Peter Rhodes on sticky summer, partying gulls and how the Covid-19 jab may become compulsory by stealth
Read the latest column from Peter Rhodes.
Republicanism alert. I couldn't help noticing that in a couple of reports on the cross-Channel migrants dilemma, the BBC referred to “the British Navy.” Royal, if you don't mind.
Why is it, as I mused a few days ago, that we pay more attention to old-fashioned letters in envelopes than to the digital equivalent in the form of emails and texts? It's probably down to visibility. Electronic messages are overtaken by newer ones and vanish from your screen but paper stuff is placed in a prominent place where it glares at you and cannot be ignored. What the digital world really needs is the virtual mantelpiece.
Oh, hot, sticky and humid day. If England were a car, you'd assume the air-conditioning was broken.

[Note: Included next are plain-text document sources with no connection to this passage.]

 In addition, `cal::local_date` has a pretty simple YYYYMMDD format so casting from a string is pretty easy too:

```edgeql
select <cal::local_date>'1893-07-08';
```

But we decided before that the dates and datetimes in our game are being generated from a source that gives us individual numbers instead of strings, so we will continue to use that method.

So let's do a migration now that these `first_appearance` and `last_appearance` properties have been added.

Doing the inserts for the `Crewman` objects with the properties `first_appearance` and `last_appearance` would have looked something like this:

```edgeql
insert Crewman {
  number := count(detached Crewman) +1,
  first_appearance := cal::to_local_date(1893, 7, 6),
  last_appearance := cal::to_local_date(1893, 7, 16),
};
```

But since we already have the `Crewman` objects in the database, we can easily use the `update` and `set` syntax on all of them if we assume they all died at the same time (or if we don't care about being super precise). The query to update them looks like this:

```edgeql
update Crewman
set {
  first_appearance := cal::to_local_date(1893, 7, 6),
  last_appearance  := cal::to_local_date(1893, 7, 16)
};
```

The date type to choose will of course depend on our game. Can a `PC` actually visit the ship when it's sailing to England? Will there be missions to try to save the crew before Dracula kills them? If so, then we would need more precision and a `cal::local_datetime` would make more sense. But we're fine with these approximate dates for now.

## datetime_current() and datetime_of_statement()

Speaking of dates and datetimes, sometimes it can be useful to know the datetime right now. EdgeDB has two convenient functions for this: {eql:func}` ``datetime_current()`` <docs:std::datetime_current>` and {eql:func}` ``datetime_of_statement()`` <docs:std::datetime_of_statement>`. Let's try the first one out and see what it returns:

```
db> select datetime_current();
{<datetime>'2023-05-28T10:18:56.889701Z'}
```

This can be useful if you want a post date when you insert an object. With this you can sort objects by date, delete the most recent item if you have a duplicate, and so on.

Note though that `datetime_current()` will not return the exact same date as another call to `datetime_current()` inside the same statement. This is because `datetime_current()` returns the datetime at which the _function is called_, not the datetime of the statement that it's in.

Given the reluctance of so many folk to accept a Covid-19 vaccine, as described in yesterday's column, could any government contemplate making the jab compulsory? Or would it even need to? Much of our behaviour these days is dictated not by politicians but by insurance underwriters. Could we reach the stage where, officially, the coronavirus jab is optional but you won't be able to get travel insurance or private health cover without having it? And that's before the civil and criminal lawyers even start looking at the issues. As track and tracing gets better and we can see who's infecting whom, how long before someone gets charged with manslaughter or landed with a big bill for compensation? And if you think your household insurance will cover such risks, I can only admire your optimism.
Me? I will probably accept the jab after loitering at the back of the queue for long enough to see if those at the front are developing interesting side-effects from the jab such as fever, headaches or growing a third ear.
I had a really nasty dose of the flu in 1973, the sort that rages like toothache in every joint from hips to finger tips. But having endured that episode I have never had the flu again, nor even a cold or a serious winter sniffle. I believe (admittedly without a shred of scientific knowledge) that the flu of '73 gave me some immunity. So I have never accepted a winter flu jab since, on the grounds that if your immune system ain't broke, don't fix it. I will probably make an exception for the Covid-19 jab – if it ever appears – not because the disease is likely to kill me but because of the terrible effects it is inflicting on survivors, from crippling weakness to dementia and blindness. Flu is bad but this contagion is a rampaging beast.
If it's any consolation in these spacing-denial, beach-cramming, litter-strewing, pandemic times, we are not the only foul and disgusting species. My old boat on its mooring is suddenly covered in guano and feathers and I found a smelly dead fish among the debris. The gulls have been partying.